Per the article: “Libya’s fractured governance deters Western investment and engagement. The United States has prioritized counterterrorism and migration control over state-building in Libya, while the EU remains divided over the best approach. The absence of cohesive Western policy has opened the door to alternative actors—including Russia, Turkey, and increasingly, China.”
So the Chinese, sneaky as ever, have a plan and we don’t. Perhaps when the dust settles (literally) in Iran, Mr. Trump can figure out how to respond in Libya. It’s going to become important.
What happens in default?
It’s not like China gets to foreclose on a country. It’s like lending your broke friend money… good luck with that!
So what happens when they don’t get paid?
The Chinese didn’t foreclose on all of Sri Lanka.
They just took the port they had built at Hambantota.
*******
I’m posting this from my laptop. A while ago I attempted something similar from my iPhone. Then nothing happened when I hit Submit. In general, my access to this site from my phone has degraded considerably.
Anyone else having comparable problems?
90% of Iran’s oil exports currently go to China.
The CCP needs an insurance policy.
When it is up and running, how much of the refined petroleum products from Tobruk will be going to Europe?
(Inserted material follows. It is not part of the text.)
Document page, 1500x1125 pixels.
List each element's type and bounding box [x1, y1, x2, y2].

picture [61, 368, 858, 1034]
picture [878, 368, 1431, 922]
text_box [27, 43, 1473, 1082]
There is another alternative to Libyan or Russian oil/gas and that is Israel which I think is partnered with one of Cyprus’s. The linchpins though are Turkey which wants to claim part of the field and the US which doesn’t want a pipeline built or so I read What else is new.
As for China, maybe MacArthur was right and we should have nuked them over Korea when we had a real chance to nip that country in the bud. China is a real problem on almost every dimension and the fact that most Americans and most politicians of both parties don’t recognize that is disheartening.
America’s potentially fatal strategic mistake was to think that a Communist China could ever be a friend and trustworthy partner. The CCP knows it is the world’s last, best hope for 20th century totalitarianism, and is acting very intelligently to do what it can to keep the dreams of Marx, Lenin, Stalin, Mao, and the recently discovered Hitler alive.